◆ Exercise objective
What lines in the entries below contain the word "SilkS"? Copy all of them.

====== Supplied data ======

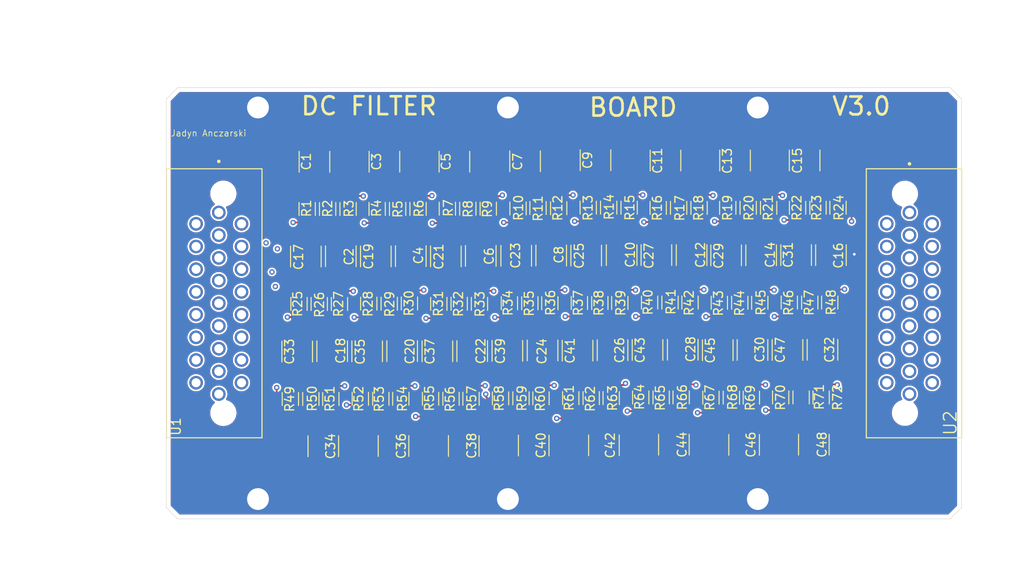
<source format=kicad_pcb>
(kicad_pcb
	(version 20241229)
	(generator "pcbnew")
	(generator_version "9.0")
	(general
		(thickness 1.6)
		(legacy_teardrops no)
	)
	(paper "A4")
	(layers
		(0 "F.Cu" signal)
		(4 "In1.Cu" signal)
		(6 "In2.Cu" signal)
		(2 "B.Cu" signal)
		(9 "F.Adhes" user "F.Adhesive")
		(11 "B.Adhes" user "B.Adhesive")
		(13 "F.Paste" user)
		(15 "B.Paste" user)
		(5 "F.SilkS" user "F.Silkscreen")
		(7 "B.SilkS" user "B.Silkscreen")
		(1 "F.Mask" user)
		(3 "B.Mask" user)
		(17 "Dwgs.User" user "User.Drawings")
		(19 "Cmts.User" user "User.Comments")
		(21 "Eco1.User" user "User.Eco1")
		(23 "Eco2.User" user "User.Eco2")
		(25 "Edge.Cuts" user)
		(27 "Margin" user)
		(31 "F.CrtYd" user "F.Courtyard")
		(29 "B.CrtYd" user "B.Courtyard")
		(35 "F.Fab" user)
		(33 "B.Fab" user)
		(39 "User.1" user)
		(41 "User.2" user)
		(43 "User.3" user)
		(45 "User.4" user)
	)
	(setup
		(stackup
			(layer "F.SilkS"
				(type "Top Silk Screen")
			)
			(layer "F.Paste"
				(type "Top Solder Paste")
			)
			(layer "F.Mask"
				(type "Top Solder Mask")
				(thickness 0.01)
			)
			(layer "F.Cu"
				(type "copper")
				(thickness 0.035)
			)
			(layer "dielectric 1"
				(type "prepreg")
				(thickness 0.1)
				(material "FR4")
				(epsilon_r 4.5)
				(loss_tangent 0.02)
			)
			(layer "In1.Cu"
				(type "copper")
				(thickness 0.035)
			)
			(layer "dielectric 2"
				(type "core")
				(thickness 1.24)
				(material "FR4")
				(epsilon_r 4.5)
				(loss_tangent 0.02)
			)
			(layer "In2.Cu"
				(type "copper")
				(thickness 0.035)
			)
			(layer "dielectric 3"
				(type "prepreg")
				(thickness 0.1)
				(material "FR4")
				(epsilon_r 4.5)
				(loss_tangent 0.02)
			)
			(layer "B.Cu"
				(type "copper")
				(thickness 0.035)
			)
			(layer "B.Mask"
				(type "Bottom Solder Mask")
				(thickness 0.01)
			)
			(layer "B.Paste"
				(type "Bottom Solder Paste")
			)
			(layer "B.SilkS"
				(type "Bottom Silk Screen")
			)
			(copper_finish "None")
			(dielectric_constraints no)
		)
		(pad_to_mask_clearance 0)
		(allow_soldermask_bridges_in_footprints no)
		(tenting front back)
		(pcbplotparams
			(layerselection 0x00000000_00000000_55555555_5755f5ff)
			(plot_on_all_layers_selection 0x00000000_00000000_00000000_00000000)
			(disableapertmacros no)
			(usegerberextensions no)
			(usegerberattributes yes)
			(usegerberadvancedattributes yes)
			(creategerberjobfile yes)
			(dashed_line_dash_ratio 12.000000)
			(dashed_line_gap_ratio 3.000000)
			(svgprecision 4)
			(plotframeref no)
			(mode 1)
			(useauxorigin no)
			(hpglpennumber 1)
			(hpglpenspeed 20)
			(hpglpendiameter 15.000000)
			(pdf_front_fp_property_popups yes)
			(pdf_back_fp_property_popups yes)
			(pdf_metadata yes)
			(pdf_single_document no)
			(dxfpolygonmode yes)
			(dxfimperialunits yes)
			(dxfusepcbnewfont yes)
			(psnegative no)
			(psa4output no)
			(plot_black_and_white yes)
			(sketchpadsonfab no)
			(plotpadnumbers no)
			(hidednponfab no)
			(sketchdnponfab yes)
			(crossoutdnponfab yes)
			(subtractmaskfromsilk no)
			(outputformat 1)
			(mirror no)
			(drillshape 1)
			(scaleselection 1)
			(outputdirectory "")
		)
	)
	(net 0 "")
	(net 1 "Net-(U1-PIN14)")
	(net 2 "Net-(C2-Pad1)")
	(net 3 "Net-(U2-PIN2)")
	(net 4 "Net-(U1-PIN15)")
	(net 5 "Net-(C4-Pad1)")
	(net 6 "Net-(U2-PIN3)")
	(net 7 "Net-(U1-PIN16)")
	(net 8 "Net-(C6-Pad1)")
	(net 9 "Net-(U2-PIN4)")
	(net 10 "Net-(U1-PIN17)")
	(net 11 "Net-(C8-Pad1)")
	(net 12 "Net-(C10-Pad1)")
	(net 13 "Net-(U1-PIN18)")
	(net 14 "Net-(U1-PIN19)")
	(net 15 "Net-(C12-Pad1)")
	(net 16 "Net-(U2-PIN5)")
	(net 17 "Net-(U2-PIN6)")
	(net 18 "Net-(U2-PIN7)")
	(net 19 "Net-(C14-Pad1)")
	(net 20 "Net-(U1-PIN20)")
	(net 21 "Net-(U1-PIN21)")
	(net 22 "Net-(C16-Pad1)")
	(net 23 "Net-(C18-Pad1)")
	(net 24 "Net-(U1-PIN22)")
	(net 25 "Net-(U2-PIN8)")
	(net 26 "Net-(U2-PIN9)")
	(net 27 "Net-(C48-Pad1)")
	(net 28 "Net-(C20-Pad1)")
	(net 29 "Net-(U1-PIN23)")
	(net 30 "Net-(U1-PIN24)")
	(net 31 "Net-(C22-Pad1)")
	(net 32 "Net-(C24-Pad1)")
	(net 33 "Net-(U1-PIN25)")
	(net 34 "Net-(U2-PIN11)")
	(net 35 "Net-(U2-PIN12)")
	(net 36 "Net-(U1-PIN2)")
	(net 37 "Net-(U1-PIN3)")
	(net 38 "Net-(U1-PIN4)")
	(net 39 "Net-(C47-Pad1)")
	(net 40 "Net-(U1-PIN7)")
	(net 41 "Net-(U1-PIN8)")
	(net 42 "Net-(U1-PIN9)")
	(net 43 "Net-(U1-PIN10)")
	(net 44 "Net-(C46-Pad1)")
	(net 45 "Net-(U1-PIN12)")
	(net 46 "Net-(U2-PIN1)")
	(net 47 "Net-(U1-PIN1)")
	(net 48 "unconnected-(U2-PIN13-Pad13)")
	(net 49 "Net-(U1-PIN6)")
	(net 50 "unconnected-(U1-PIN13-Pad13)")
	(net 51 "Net-(C11-Pad1)")
	(net 52 "Net-(C23-Pad1)")
	(net 53 "Net-(C21-Pad1)")
	(net 54 "Net-(C19-Pad1)")
	(net 55 "Net-(C17-Pad1)")
	(net 56 "Net-(C15-Pad1)")
	(net 57 "Net-(C13-Pad1)")
	(net 58 "Net-(C9-Pad1)")
	(net 59 "Net-(C5-Pad1)")
	(net 60 "Net-(C3-Pad1)")
	(net 61 "Net-(C1-Pad1)")
	(net 62 "Net-(C7-Pad1)")
	(net 63 "Net-(C45-Pad1)")
	(net 64 "Net-(U2-PIN25)")
	(net 65 "Net-(C44-Pad1)")
	(net 66 "Net-(U2-PIN24)")
	(net 67 "Net-(C43-Pad1)")
	(net 68 "Net-(C42-Pad1)")
	(net 69 "Net-(U2-PIN23)")
	(net 70 "Net-(C41-Pad1)")
	(net 71 "Net-(C40-Pad1)")
	(net 72 "Net-(U2-PIN22)")
	(net 73 "Net-(C39-Pad1)")
	(net 74 "Net-(C38-Pad1)")
	(net 75 "Net-(C37-Pad1)")
	(net 76 "Net-(C36-Pad1)")
	(net 77 "Net-(U2-PIN14)")
	(net 78 "Net-(C35-Pad1)")
	(net 79 "Net-(C34-Pad1)")
	(net 80 "Net-(U2-PIN15)")
	(net 81 "Net-(C33-Pad1)")
	(net 82 "Net-(C32-Pad1)")
	(net 83 "Net-(U2-PIN16)")
	(net 84 "Net-(C31-Pad1)")
	(net 85 "Net-(C30-Pad1)")
	(net 86 "Net-(U2-PIN17)")
	(net 87 "Net-(C29-Pad1)")
	(net 88 "Net-(C28-Pad1)")
	(net 89 "Net-(U2-PIN18)")
	(net 90 "Net-(C27-Pad1)")
	(net 91 "Net-(C26-Pad1)")
	(net 92 "Net-(U2-PIN19)")
	(net 93 "Net-(C25-Pad1)")
	(net 94 "Net-(U2-PIN10)")
	(net 95 "Net-(U2-PIN20)")
	(net 96 "Net-(U1-PIN11)")
	(net 97 "Net-(U1-PIN5)")
	(net 98 "Net-(U2-PIN21)")
	(net 99 "GND")
	(footprint "Resistor_SMD:R_1206_3216Metric" (layer "F.Cu") (at 143.7894 94.2995 90))
	(footprint "Capacitor_SMD:C_1812_4532Metric" (layer "F.Cu") (at 97.282 110.3409 -90))
	(footprint "Capacitor_SMD:C_1812_4532Metric" (layer "F.Cu") (at 106.0704 99.7023 -90))
	(footprint "Capacitor_SMD:C_1812_4532Metric" (layer "F.Cu") (at 136.4742 110.1778 -90))
	(footprint "Capacitor_SMD:C_1812_4532Metric" (layer "F.Cu") (at 96.2914 120.9728 -90))
	(footprint "Capacitor_SMD:C_1812_4532Metric" (layer "F.Cu") (at 105.1052 110.3302 -90))
	(footprint "Resistor_SMD:R_1206_3216Metric" (layer "F.Cu") (at 125.9078 94.2774 90))
	(footprint "Resistor_SMD:R_1206_3216Metric" (layer "F.Cu") (at 109.2026 105.043 90))
	(footprint "Capacitor_SMD:C_1812_4532Metric" (layer "F.Cu") (at 94.3386 99.7491 90))
	(footprint "Resistor_SMD:R_1206_3216Metric" (layer "F.Cu") (at 118.3894 115.6134 -90))
	(footprint "Resistor_SMD:R_1206_3216Metric" (layer "F.Cu") (at 132.7658 104.8946 90))
	(footprint "Resistor_SMD:R_1206_3216Metric" (layer "F.Cu") (at 150.6728 104.8946 90))
	(footprint "IMPORTED:BEL_DCCM25PCBR" (layer "F.Cu") (at 78.7654 104.978 90))
	(footprint "Resistor_SMD:R_1206_3216Metric" (layer "F.Cu") (at 142.8496 104.92 90))
	(footprint "Capacitor_SMD:C_1812_4532Metric" (layer "F.Cu") (at 125.6792 99.6368 90))
	(footprint "Capacitor_SMD:C_1812_4532Metric" (layer "F.Cu") (at 109.993 99.727 90))
	(footprint "Capacitor_SMD:C_1812_4532Metric" (layer "F.Cu") (at 124.714 110.2794 90))
	(footprint "Resistor_SMD:R_1206_3216Metric" (layer "F.Cu") (at 94.8944 115.6896 -90))
	(footprint "Resistor_SMD:R_1206_3216Metric" (layer "F.Cu") (at 114.7318 94.3937 -90))
	(footprint "Resistor_SMD:R_1206_3216Metric" (layer "F.Cu") (at 126.238 115.588 90))
	(footprint "Resistor_SMD:R_1206_3216Metric" (layer "F.Cu") (at 134.0612 115.5118 90))
	(footprint "IMPORTED:BEL_M83513_13-D01NP" (layer "F.Cu") (at 167.6654 104.978 -90))
	(footprint "Resistor_SMD:R_1206_3216Metric" (layer "F.Cu") (at 123.952 115.588 90))
	(footprint "Resistor_SMD:R_1206_3216Metric" (layer "F.Cu") (at 112.8014 115.6642 -90))
	(footprint "Resistor_SMD:R_1206_3216Metric" (layer "F.Cu") (at 98.0948 105.0577 -90))
	(footprint "Capacitor_SMD:C_1812_4532Metric" (layer "F.Cu") (at 102.1618 99.731 90))
	(footprint "Resistor_SMD:R_1206_3216Metric" (layer "F.Cu") (at 151.59455 94.2955 -90))
	(footprint "Capacitor_SMD:C_1812_4532Metric" (layer "F.Cu") (at 149.1488 99.586 90))
	(footprint "Resistor_SMD:R_1206_3216Metric" (layer "F.Cu") (at 151.9428 115.5118 -90))
	(footprint "Capacitor_SMD:C_1812_4532Metric" (layer "F.Cu") (at 128.6256 110.2286 -90))
	(footprint "Resistor_SMD:R_1206_3216Metric" (layer "F.Cu") (at 128.1938 94.2774 -90))
	(footprint "Resistor_SMD:R_1206_3216Metric" (layer "F.Cu") (at 133.728 94.3102 90))
	(footprint "Capacitor_SMD:C_1812_4532Metric" (layer "F.Cu") (at 104.14 120.9474 -90))
	(footprint "Resistor_SMD:R_1206_3216Metric" (layer "F.Cu") (at 112.4458 94.3937 90))
	(footprint "Resistor_SMD:R_1206_3216Metric" (layer "F.Cu") (at 93.5736 105.047 90))
	(footprint "Capacitor_SMD:C_1812_4532Metric" (layer "F.Cu") (at 134.5438 89.009 90))
	(footprint "Capacitor_SMD:C_1812_4532Metric" (layer "F.Cu") (at 148.1836 110.2032 90))
	(footprint "Capacitor_SMD:C_1812_4532Metric" (layer "F.Cu") (at 101.1936 110.3556 90))
	(footprint "Resistor_SMD:R_1206_3216Metric" (layer "F.Cu") (at 106.8832 94.4191 90))
	(footprint "Resistor_SMD:R_1206_3216Metric" (layer "F.Cu") (at 104.9528 115.6642 -90))
	(footprint "Resistor_SMD:R_1206_3216Metric" (layer "F.Cu") (at 122.6058 94.3429 -90))
	(footprint "Capacitor_SMD:C_1812_4532Metric" (layer "F.Cu") (at 132.5372 110.2032 90))
	(footprint "Resistor_SMD:R_1206_3216Metric" (layer "F.Cu") (at 110.1598 94.3937 90))
	(footprint "Resistor_SMD:R_1206_3216Metric"
		(layer "F.Cu")
		(uuid "59459bd0-f2b1-4353-bd73-1ce49c984948")
		(at 104.5972 94.4191 -90)
		(descr "Resistor SMD 1206 (3216 Metric), square (rectangular) end terminal, IPC-7351 nominal, (Body size source: IPC-SM-782 page 72, https://www.pcb-3d.com/wordpress/wp-content/uploads/ipc-sm-782a_amendment_1_and_2.pdf), generated with kicad-footprint-generator")
		(tags "resistor")
		(property "Reference" "R5"
			(at 0.0254 -0.0254 90)
			(layer "F.SilkS")
			(uuid "7059d310-792c-4782-b5ab-a40abfd7026d")
			(effects
				(font
					(size 1 1)
					(thickness 0.15)
				)
			)
		)
		(property "Value" "1k"
			(at 0 1.83 90)
			(layer "F.Fab")
			(uuid "9a67da3a-0db5-499a-8ab0-25a17fa6a431")
			(effects
				(font
					(size 1 1)
					(thickness 0.15)
				)
			)
		)
		(property "Datasheet" ""
			(at 0 0 90)
			(layer "F.Fab")
			(hide yes)
			(uuid "1c760d8e-3444-4a14-8d59-f1ee735fb9c4")
			(effects
				(font
					(size 1.27 1.27)
					(thickness 0.15)
				)
			)
		)
		(property "Description" "Resistor, US symbol"
			(at 0 0 90)
			(layer "F.Fab")
			(hide yes)
			(uuid "c9c90b92-3e50-42c6-8905-c1cec67564f3")
			(effects
				(font
					(size 1.27 1.27)
					(thickness 0.15)
				)
			)
		)
		(property ki_fp_filters "R_*")
		(path "/9deda5db-fd93-4ef6-8c40-4cf87f2a7c55")
		(sheetname "/")
		(sheetfile "4K_uD_filterboard_V3.24.kicad_sch")
		(attr smd)
		(fp_line
			(start -0.727064 0.91)
			(end 0.727064 0.91)
			(stroke
				(width 0.12)
				(type solid)
			)
			(layer "F.SilkS")
			(uuid "12ab9844-4872-4fab-b5ed-e125749f1c78")
		)
		(fp_line
			(start -0.727064 -0.91)
			(end 0.727064 -0.91)
			(stroke
				(width 0.12)
				(type solid)
			)
			(layer "F.SilkS")
			(uuid "9f48d47b-499f-45bb-806b-405ae092fadb")
		)
		(fp_line
			(start -2.28 1.13)
			(end -2.28 -1.13)
			(stroke
				(width 0.05)
				(type solid)
			)
			(layer "F.CrtYd")
			(uuid "f07a49b5-17b3-4978-8141-8ab6f577c55d")
		)
		(fp_line
			(start 2.28 1.13)
			(end -2.28 1.13)
			(stroke
				(width 0.05)
				(type solid)
			)
			(layer "F.CrtYd")
			(uuid "b4554a98-4390-47ba-ac6a-3eb8b563f43e")
		)
		(fp_line
			(start -2.28 -1.13)
			(end 2.28 -1.13)
			(stroke
				(width 0.05)
				(type solid)
			)
			(layer "F.CrtYd")
			(uuid "4a273fc9-6339-4f81-a549-f497c1703c56")
		)
		(fp_line
			(start 2.28 -1.13)
			(end 2.28 1.13)
			(stroke
				(width 0.05)
				(type solid)
			)
			(layer "F.CrtYd")
			(uuid "3d486cc3-b92b-4bac-ae02-41c4edc21b6b")
		)
		(fp_line
			(start -1.6 0.8)
			(end -1.6 -0.8)
			(stroke
				(width 0.1)
				(type solid)
			)
			(layer "F.Fab")
			(uuid "035628b2-62c3-4160-afc4-c10f05e38fca")
		)
		(fp_line
			(start 1.6 0.8)
			(end -1.6 0.8)
			(stroke
				(width 0.1)
				(type solid)
			)
			(layer "F.Fab")
			(uuid "39e461cc-2bbc-4bc7-b2a0-9ac27158fc23")
		)
		(fp_line
			(start -1.6 -0.8)
			(end 1.6 -0.8)
			(stroke
				(width 0.1)
				(type solid)
			)
			(layer "F.Fab")
			(uuid "61a79c63-8d2e-46af-af39-190e2ae32a28")
		)
		(fp_line
			(start 1.6 -0.8)
			(end 1.6 0.8)
			(stroke
				(width 0.1)
				(type solid)
			)
			(layer "F.Fab")
			(uuid "02505c9f-5695-4cbe-9b28-191619e759f5")
		)
		(fp_text user "${REFERENCE}"
			(at 0 0 90)
			(layer "F.Fab")
			(uuid "b14884c5-ce07-4c7a-a102-e11b1d67a2a8")
			(effects
				(font
					(size 0.8 0.8)
					(thickness 0.12)
				)
			)
		)
		(pad "1" smd roundrect
			(at -1.4625 0 270)
			(size 1.125 1.75)
			(layers "F.Cu" "F.Mask" "F.Paste")
			(roundrect_rratio 0.222222)
			(net 60 "Net-(C3-Pad1)")
			(pintype "passive")
			(uuid "ed2d83bc-f516-4763-9b12-c4d214fef58f")
		)
		(pad "2" smd roundrect
			(at 1.4625 0 270)
			(size 1.125 1.75)
			(layers "F.Cu" "F.Mask" "F.Paste")
			(
... [1110485 chars truncated]
</source>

======

◆ Answer to the exercise
		(5 "F.SilkS" user "F.Silkscreen")
		(7 "B.SilkS" user "B.Silkscreen")
			(layer "F.SilkS"
			(layer "B.SilkS"
			(layer "F.SilkS")
			(layer "F.SilkS")
			(layer "F.SilkS")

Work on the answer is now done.